L’Italia, con il ministro dell’Economia Giancarlo Giorgetti, proporrà di istituire uno schema europeo di garanzie pubbliche, dal nome European Security & Industrial Innovation Initiative, che, secondo le stime del Mef, potrebbe arrivare a mobilitare 200 miliardi di euro di investimenti privati nel giro di qualche anno nel settore della difesa.
A quanto si apprende, il ministro dovrebbe presentare la proposta questa sera nella cena dei ministri delle Finanze a Bruxelles, dopo l’Eurogruppo. Di fatto, l’obiettivo dell’iniziativa è coinvolgere l’industria privata, sfruttando una garanzia pubblica costituita da poco meno di 17 miliardi di euro, che potrebbero mobilitare 200 miliardi nell’arco di 3-5 anni, con una leva di dodici, secondo le stime.

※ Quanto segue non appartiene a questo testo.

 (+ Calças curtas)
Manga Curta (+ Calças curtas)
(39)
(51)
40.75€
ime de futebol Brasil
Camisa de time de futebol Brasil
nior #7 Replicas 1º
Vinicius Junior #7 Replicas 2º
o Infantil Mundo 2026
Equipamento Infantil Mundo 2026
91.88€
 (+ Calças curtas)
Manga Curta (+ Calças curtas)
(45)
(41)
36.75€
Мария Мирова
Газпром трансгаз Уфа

L’iniziativa potrebbe così contribuire ad ovviare al problema che l’UE si trova di fronte: deve investire massicciamente nella difesa, per rimediare a decenni di sottoinvestimenti, ma diversi Paesi hanno i bilanci appesantiti da debiti pubblici che sono saliti molto negli ultimi anni e hanno difficoltà a farlo.
Tecnicamente, si tratterebbe di una garanzia europea con diverse tranche (first-loss, mezzanine e senior), con diversi livelli di rischio, volta ad incanalare i fondi privati verso le imprese ad alta tecnologia del settore della difesa, ad esempio nella sicurezza informatica, nella produzione avanzata, nell’intelligenza artificiale e nelle tecnologie a duplice uso.

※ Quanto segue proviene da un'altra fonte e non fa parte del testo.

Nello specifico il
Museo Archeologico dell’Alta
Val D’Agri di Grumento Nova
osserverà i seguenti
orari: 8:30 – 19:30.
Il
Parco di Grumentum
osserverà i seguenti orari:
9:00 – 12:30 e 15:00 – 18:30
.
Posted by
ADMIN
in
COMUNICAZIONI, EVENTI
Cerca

Il piano ReArmEU proposto da Ursula von der Leyen si basa principalmente, per 650 miliardi di euro su 800, sull’attivazione della clausola nazionale di salvaguardia, che dovrebbe consentire di effettuare investimenti pubblici nella difesa pari all’1,5% del Pil ogni anno, per quattro anni, senza incorrere in procedure per deficit eccessivo.
Ma i Paesi membri, più che con il patto di stabilità, devono fare i conti con i mercati: l’Italia ha registrato un rapporto debito/Pil del 135% circa nel 2024, in lieve rialzo rispetto al 2023, e non ha un enorme spazio di manovra, a prescindere dal patto di stabilità. E il nostro non è l’unico Paese europeo ad avere questo problema.